Goodman registered to vote in Anchorage on March 26, 2009, and re-registered in Anchorage on July 30 of that same year, Sullivan wrote in the first brief.

Goodman, a longtime Haines Police chief, returned his voter registration to a borough address Aug. 2, 2010. He had a house sitter in Haines during his time in Anchorage.

Sullivan has referenced Alaska statute that states, “The address of a voter as it appears on the official voter registration record is presumptive evidence of the person’s voting residence. This presumption is negated only if the voter notifies the director in writing of a change of voting residence.”

Chandler wrote that Goodman’s stay in Anchorage for employment at Everts Air Cargo was a “temporary relocation” and “the Assembly determined whether a person is a resident of the Borough is based on a person’s intent to reside within Borough boundaries.”

“Under Alaska law, it takes ‘clear and unmistakable’ terms in an election statute to undo the expressed will of a majority of voters and permit a ‘wholesale disenfranchisement of qualified electors through no fault of their own,’” he wrote.

Sullivan’s Feb. 16 brief argued that Chandler’s references to intent were too far-reaching.

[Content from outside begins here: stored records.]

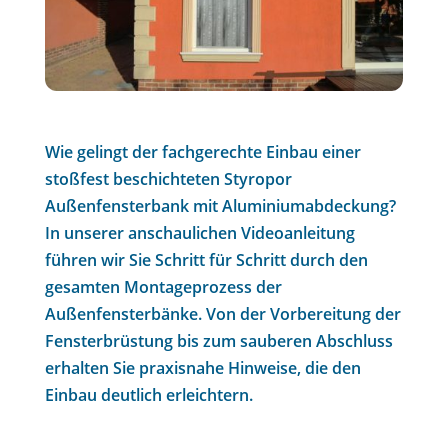
Wie gelingt der fachgerechte Einbau einer
stoßfest beschichteten Styropor
Außenfensterbank mit Aluminiumabdeckung?
In unserer anschaulichen Videoanleitung
führen wir Sie Schritt für Schritt durch den
gesamten Montageprozess der
Außenfensterbänke. Von der Vorbereitung der
Fensterbrüstung bis zum sauberen Abschluss
erhalten Sie praxisnahe Hinweise, die den
Einbau deutlich erleichtern.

“Were the court to accept the borough’s arguments about the importance of a candidate’s intent to the exclusion of all other facts or criteria, then perhaps no actual physical residency would be required at all, and a simple profound fondness for Haines in one’s heart in conjunction with residency in the distant past might suffice to make one eligible to run for Assembly in any given election,” Sullivan wrote.